After reaching the top of the Northeast Gully, turn left/south and scramble atop the ridgeline towards Hopi on lichen-covered talus that is slick when wet. At the subtle low spot between Point 12707 and Hopi, descend southwest down a narrow tundra corridor. This extra climbing avoids a tedious and lengthy contour across endless talus.

At around 12,200 feet, transition to windswept tundra, and begin to hug the western lip of the Lost Tribe Lakes basin to scout a route down. (It’s also a good vantage point from which to identify some of the route between Lost Tribe Lakes and Wheeler Basin, described below.) A corniced snowfield builds below this ridgeline, which limits descent options early in the season.

Follow an elk trail that drops off the ridge and hooks left/north around the edge and bottom of the snowfield (or would-be snowfield). You have missed the trail if you reach a large boulder on the ridgeline. At the bottom of the descent, turn right/south and follow it across and through scree and small talus. Beyond, the trail continues to the head of the lower Lost Tribe Lake and to the outlet of the upper lake, although on the tundra it’s more faint and less crucial.

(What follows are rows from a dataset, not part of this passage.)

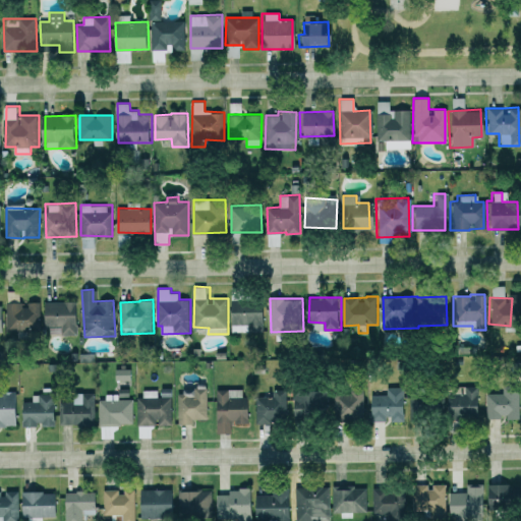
[(266,332),(267,300),(234,299),(233,331),(266,332)]
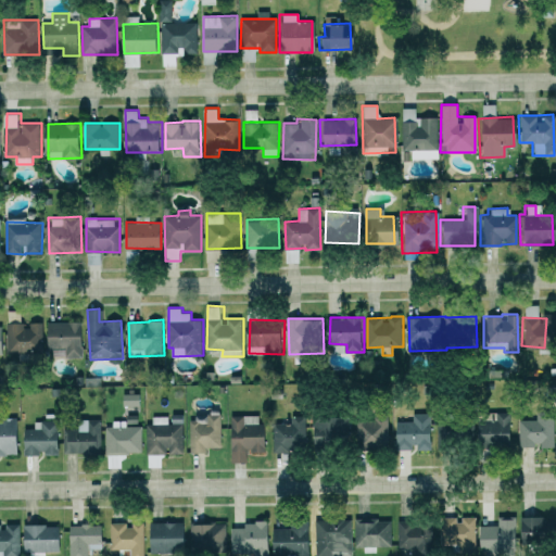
[(8,324),(9,353),(45,352),(43,321),(32,323),(32,324),(8,324)]
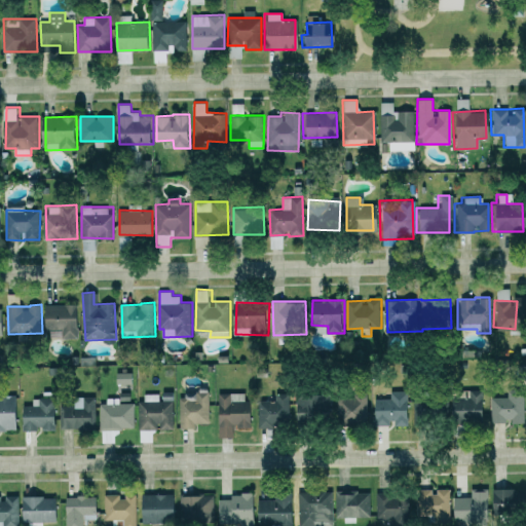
[(47,330),(65,329),(65,338),(80,337),(79,304),(47,304),(47,330)]
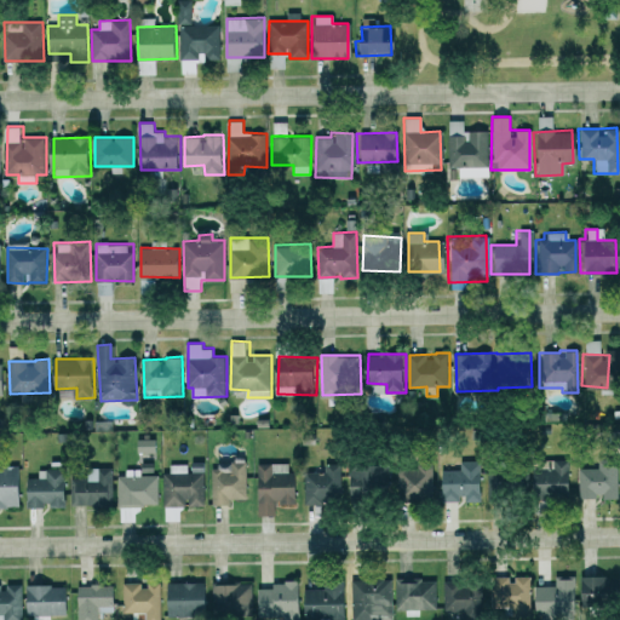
[(159,452),(159,438),(138,438),(138,452),(159,452)]
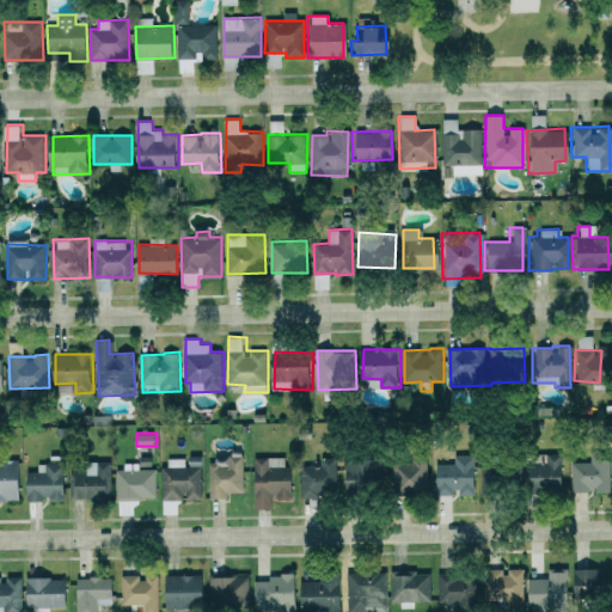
[(519,454),(520,489),(558,488),(557,453),(519,454)]
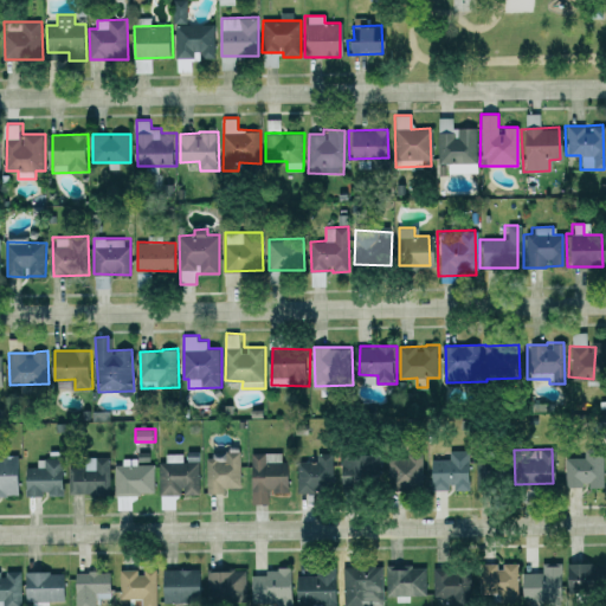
[(452,450),(452,459),(434,459),(434,488),(457,488),(457,490),(474,490),(474,450),(452,450)]
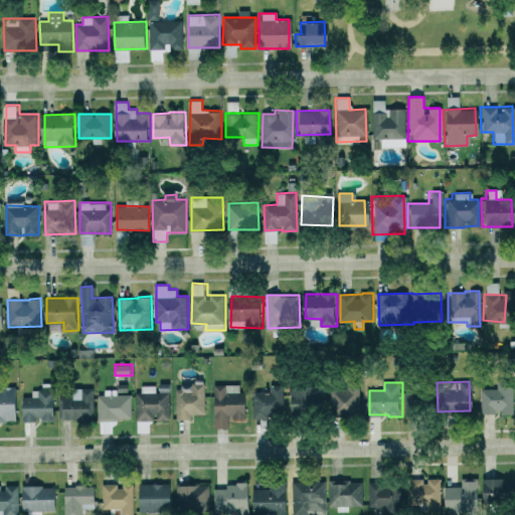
[(206,413),(206,383),(193,383),(193,388),(177,388),(178,419),(193,418),(193,413),(206,413)]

Given the difficulties in reaching Lost Tribe Lakes — which sit at treeline and which are surrounded by imposing cliffs below Hopi, Point 12799, Mt George, and Apache Peak — it’s likely to be unoccupied. Enjoy your stay.

The Lost Tribe Lakes basin, as seen from its western edge at the top of the elk trail.

Descent into Wheeler Basin

The optimal route between Lost Tribe Lakes and Wheeler Basin, a hanging valley above Arapaho Creek, is still a mystery to me, even after four attempts at finding one.

From the outlet of the upper Lost Tribe Lake, hike east, gaining some elevation to avoid the wet southeast shoreline of the upper Lost Tribe Lake. After a few minutes, turn southeast and aim for the saddle at the base of Mt George; the knob on the saddle’s southwest side is just 80 feet higher.

One proven descent route uses the second avalanche chute southeast of the saddle. The upper portion is steep but mostly tundra-covered; the bottom is mellower but rockier. Below the normal run-out zone, aim for healthy timber, not the thickets of mangled spruce. However you get down, enter the lush meadow at the bottom of Wheeler Basin and arrive at the creek-side campsite that is marked on the topo map.

I’m hopeful that there is a cleaner route to the west of this avalanche chute, but I’m not certain there is. Try dropping into the first avalanche chute beyond the saddle, and then working right/southwest through breaks in the ledges. This route may be easier to find in the reverse direction: Slightly downstream of the campsite there is a well established elk trail that climbs up along the left side of the wall. Start there, and then work right/notheast through the ledges.

The view of viable descent routes between Lost Tribe Lakes and Wheeler Basin, as seen from near Arapaho Pass. On the right far is the proven avy chute; its base is partially obscured. I think a better route may be just to its left/west.

Wheeler Basin

From the campsite, follow a use trail to Coyote Park in upper Arapaho Creek. It starts on the south side of Wheeler Creek, crosses to the north side further downstream, and then fords again near the mouth of this hanging valley. It is generally easy to follow to this point.

The upper ford of Wheeler Creek along the use trail.

Below the final ford, the trail becomes more obscure, due to a thicker understory and multiple blowdowns. But stay on the trail — it’s still faster than descending to Arapaho Creek and climbing the opposite slope to gain the Arapaho Pass Trail. After dropping to a low elevation of 10,040 feet, it climbs gradually, parallel to the creek about 100 yards away.

Upon reaching an unmapped avalanche run-out zone, the use trail becomes extremely difficult to find or follow. Do your best, and push through to the timber on the other side.

Soon the use trail arrives at the edge of another run-out zone, at the northern end of Coyote Park. Depart the “trail” and descend to the creek, which can be crossed on a logjam, or boulder-hopped later in the season. Hike uphill away from the creek until intersecting the Arapaho Pass Trail, within about 25 or 50 yards. The trail is inaccurately mapped — it is closer to the creek here.